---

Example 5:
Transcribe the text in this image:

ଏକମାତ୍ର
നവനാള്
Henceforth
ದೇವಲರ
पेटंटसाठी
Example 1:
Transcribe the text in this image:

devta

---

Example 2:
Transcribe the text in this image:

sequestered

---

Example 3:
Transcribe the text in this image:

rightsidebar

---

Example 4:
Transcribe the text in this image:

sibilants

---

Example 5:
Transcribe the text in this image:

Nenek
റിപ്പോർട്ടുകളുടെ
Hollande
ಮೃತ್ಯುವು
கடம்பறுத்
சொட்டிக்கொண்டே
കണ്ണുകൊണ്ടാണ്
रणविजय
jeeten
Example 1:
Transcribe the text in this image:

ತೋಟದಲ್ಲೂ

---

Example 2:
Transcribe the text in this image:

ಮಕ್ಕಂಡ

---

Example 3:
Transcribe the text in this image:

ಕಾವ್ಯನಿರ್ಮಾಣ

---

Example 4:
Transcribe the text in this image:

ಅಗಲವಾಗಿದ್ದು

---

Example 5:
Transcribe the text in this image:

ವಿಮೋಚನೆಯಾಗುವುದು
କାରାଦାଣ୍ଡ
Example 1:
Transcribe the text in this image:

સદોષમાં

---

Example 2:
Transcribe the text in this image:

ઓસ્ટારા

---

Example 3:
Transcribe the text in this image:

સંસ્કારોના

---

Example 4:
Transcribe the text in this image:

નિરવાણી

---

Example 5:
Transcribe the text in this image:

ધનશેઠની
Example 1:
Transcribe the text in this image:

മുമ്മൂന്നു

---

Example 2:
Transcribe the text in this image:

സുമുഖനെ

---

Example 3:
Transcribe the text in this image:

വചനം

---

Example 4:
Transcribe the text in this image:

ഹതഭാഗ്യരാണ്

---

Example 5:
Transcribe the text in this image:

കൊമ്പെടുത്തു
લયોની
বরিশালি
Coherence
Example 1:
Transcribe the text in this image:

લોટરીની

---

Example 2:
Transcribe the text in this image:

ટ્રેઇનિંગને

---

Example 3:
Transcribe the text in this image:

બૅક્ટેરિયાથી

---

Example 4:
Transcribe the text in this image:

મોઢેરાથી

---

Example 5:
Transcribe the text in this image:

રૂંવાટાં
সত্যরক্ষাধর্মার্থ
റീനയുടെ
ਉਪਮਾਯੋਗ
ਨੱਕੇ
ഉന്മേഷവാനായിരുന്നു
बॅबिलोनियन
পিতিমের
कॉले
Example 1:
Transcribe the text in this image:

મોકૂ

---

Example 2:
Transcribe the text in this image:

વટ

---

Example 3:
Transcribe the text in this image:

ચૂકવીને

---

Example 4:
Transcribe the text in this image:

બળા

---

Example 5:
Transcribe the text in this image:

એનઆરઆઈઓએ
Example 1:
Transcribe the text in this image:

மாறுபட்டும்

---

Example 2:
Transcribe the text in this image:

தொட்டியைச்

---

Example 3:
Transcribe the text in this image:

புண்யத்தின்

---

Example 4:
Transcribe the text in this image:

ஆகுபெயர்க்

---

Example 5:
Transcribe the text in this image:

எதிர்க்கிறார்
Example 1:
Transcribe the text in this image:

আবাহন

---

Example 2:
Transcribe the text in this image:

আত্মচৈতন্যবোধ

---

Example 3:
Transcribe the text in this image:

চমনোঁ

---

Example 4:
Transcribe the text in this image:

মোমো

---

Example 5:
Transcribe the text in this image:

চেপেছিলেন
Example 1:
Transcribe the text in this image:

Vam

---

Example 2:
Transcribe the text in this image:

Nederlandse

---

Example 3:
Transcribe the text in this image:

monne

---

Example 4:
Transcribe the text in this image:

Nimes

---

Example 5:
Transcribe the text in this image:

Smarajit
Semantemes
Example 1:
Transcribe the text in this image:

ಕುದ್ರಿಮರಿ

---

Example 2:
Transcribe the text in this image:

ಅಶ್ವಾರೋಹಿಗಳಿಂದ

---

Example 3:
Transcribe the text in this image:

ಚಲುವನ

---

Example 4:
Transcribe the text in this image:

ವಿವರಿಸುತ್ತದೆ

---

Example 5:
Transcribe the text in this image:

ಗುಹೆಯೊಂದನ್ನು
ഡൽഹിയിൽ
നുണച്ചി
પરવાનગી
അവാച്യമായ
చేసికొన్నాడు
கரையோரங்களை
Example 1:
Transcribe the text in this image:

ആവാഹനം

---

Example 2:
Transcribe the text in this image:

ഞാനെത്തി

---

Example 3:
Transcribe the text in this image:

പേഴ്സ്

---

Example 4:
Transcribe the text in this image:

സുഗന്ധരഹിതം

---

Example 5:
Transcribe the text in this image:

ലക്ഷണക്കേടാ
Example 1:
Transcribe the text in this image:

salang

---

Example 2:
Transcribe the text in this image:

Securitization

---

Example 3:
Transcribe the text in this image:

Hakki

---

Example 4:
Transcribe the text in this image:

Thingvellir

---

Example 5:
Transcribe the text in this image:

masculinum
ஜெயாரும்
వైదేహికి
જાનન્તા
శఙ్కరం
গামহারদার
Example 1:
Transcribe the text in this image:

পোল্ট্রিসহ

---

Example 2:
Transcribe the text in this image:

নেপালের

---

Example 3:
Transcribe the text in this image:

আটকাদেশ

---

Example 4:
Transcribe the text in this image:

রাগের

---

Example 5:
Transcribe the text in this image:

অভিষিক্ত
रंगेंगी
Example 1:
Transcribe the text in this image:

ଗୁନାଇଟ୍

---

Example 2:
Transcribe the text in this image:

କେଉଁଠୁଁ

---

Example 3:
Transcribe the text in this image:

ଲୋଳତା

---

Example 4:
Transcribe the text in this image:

> **Exercise instructions**: Copy all records verbatim.

> **Answer to this problem**:
---

Example 5:
Transcribe the text in this image:

ଏକମାତ୍ର
നവനാള്
Henceforth
ದೇವಲರ
पेटंटसाठी
Example 1:
Transcribe the text in this image:

devta

---

Example 2:
Transcribe the text in this image:

sequestered

---

Example 3:
Transcribe the text in this image:

rightsidebar

---

Example 4:
Transcribe the text in this image:

sibilants

---

Example 5:
Transcribe the text in this image:

Nenek
റിപ്പോർട്ടുകളുടെ
Hollande
ಮೃತ್ಯುವು
கடம்பறுத்
சொட்டிக்கொண்டே
കണ്ണുകൊണ്ടാണ്
रणविजय
jeeten
Example 1:
Transcribe the text in this image:

ತೋಟದಲ್ಲೂ

---

Example 2:
Transcribe the text in this image:

ಮಕ್ಕಂಡ

---

Example 3:
Transcribe the text in this image:

ಕಾವ್ಯನಿರ್ಮಾಣ

---

Example 4:
Transcribe the text in this image:

ಅಗಲವಾಗಿದ್ದು

---

Example 5:
Transcribe the text in this image:

ವಿಮೋಚನೆಯಾಗುವುದು
କାରାଦାଣ୍ଡ
Example 1:
Transcribe the text in this image:

સદોષમાં

---

Example 2:
Transcribe the text in this image:

ઓસ્ટારા

---

Example 3:
Transcribe the text in this image:

સંસ્કારોના

---

Example 4:
Transcribe the text in this image:

નિરવાણી

---

Example 5:
Transcribe the text in this image:

ધનશેઠની
Example 1:
Transcribe the text in this image:

മുമ്മൂന്നു

---

Example 2:
Transcribe the text in this image:

സുമുഖനെ

---

Example 3:
Transcribe the text in this image:

വചനം

---

Example 4:
Transcribe the text in this image:

ഹതഭാഗ്യരാണ്

---

Example 5:
Transcribe the text in this image:

കൊമ്പെടുത്തു
લયોની
বরিশালি
Coherence
Example 1:
Transcribe the text in this image:

લોટરીની

---

Example 2:
Transcribe the text in this image:

ટ્રેઇનિંગને

---

Example 3:
Transcribe the text in this image:

બૅક્ટેરિયાથી

---

Example 4:
Transcribe the text in this image:

મોઢેરાથી

---

Example 5:
Transcribe the text in this image:

રૂંવાટાં
সত্যরক্ষাধর্মার্থ
റീനയുടെ
ਉਪਮਾਯੋਗ
ਨੱਕੇ
ഉന്മേഷവാനായിരുന്നു
बॅबिलोनियन
পিতিমের
कॉले
Example 1:
Transcribe the text in this image:

મોકૂ

---

Example 2:
Transcribe the text in this image:

વટ

---

Example 3:
Transcribe the text in this image:

ચૂકવીને

---

Example 4:
Transcribe the text in this image:

બળા

---

Example 5:
Transcribe the text in this image:

એનઆરઆઈઓએ
Example 1:
Transcribe the text in this image:

மாறுபட்டும்

---

Example 2:
Transcribe the text in this image:

தொட்டியைச்

---

Example 3:
Transcribe the text in this image:

புண்யத்தின்

---

Example 4:
Transcribe the text in this image:

ஆகுபெயர்க்

---

Example 5:
Transcribe the text in this image:

எதிர்க்கிறார்
Example 1:
Transcribe the text in this image:

আবাহন

---

Example 2:
Transcribe the text in this image:

আত্মচৈতন্যবোধ

---

Example 3:
Transcribe the text in this image:

চমনোঁ

---

Example 4:
Transcribe the text in this image:

মোমো

---

Example 5:
Transcribe the text in this image:

চেপেছিলেন
Example 1:
Transcribe the text in this image:

Vam

---

Example 2:
Transcribe the text in this image:

Nederlandse

---

Example 3:
Transcribe the text in this image:

monne

---

Example 4:
Transcribe the text in this image:

Nimes

---

Example 5:
Transcribe the text in this image:

Smarajit
Semantemes
Example 1:
Transcribe the text in this image:

ಕುದ್ರಿಮರಿ

---

Example 2:
Transcribe the text in this image:

ಅಶ್ವಾರೋಹಿಗಳಿಂದ

---

Example 3:
Transcribe the text in this image:

ಚಲುವನ

---

Example 4:
Transcribe the text in this image:

ವಿವರಿಸುತ್ತದೆ

---

Example 5:
Transcribe the text in this image:

ಗುಹೆಯೊಂದನ್ನು
ഡൽഹിയിൽ
നുണച്ചി
પરવાનગી
അവാച്യമായ
చేసికొన్నాడు
கரையோரங்களை
Example 1:
Transcribe the text in this image:

ആവാഹനം

---

Example 2:
Transcribe the text in this image:

ഞാനെത്തി

---

Example 3:
Transcribe the text in this image:

പേഴ്സ്

---

Example 4:
Transcribe the text in this image:

സുഗന്ധരഹിതം

---

Example 5:
Transcribe the text in this image:

ലക്ഷണക്കേടാ
Example 1:
Transcribe the text in this image:

salang

---

Example 2:
Transcribe the text in this image:

Securitization

---

Example 3:
Transcribe the text in this image:

Hakki

---

Example 4:
Transcribe the text in this image:

Thingvellir

---

Example 5:
Transcribe the text in this image:

masculinum
ஜெயாரும்
వైదేహికి
જાનન્તા
శఙ్కరం
গামহারদার
Example 1:
Transcribe the text in this image:

পোল্ট্রিসহ

---

Example 2:
Transcribe the text in this image:

নেপালের

---

Example 3:
Transcribe the text in this image:

আটকাদেশ

---

Example 4:
Transcribe the text in this image:

রাগের

---

Example 5:
Transcribe the text in this image:

অভিষিক্ত
रंगेंगी
Example 1:
Transcribe the text in this image:

ଗୁନାଇଟ୍

---

Example 2:
Transcribe the text in this image:

କେଉଁଠୁଁ

---

Example 3:
Transcribe the text in this image:

ଲୋଳତା

---

Example 4:
Transcribe the text in this image:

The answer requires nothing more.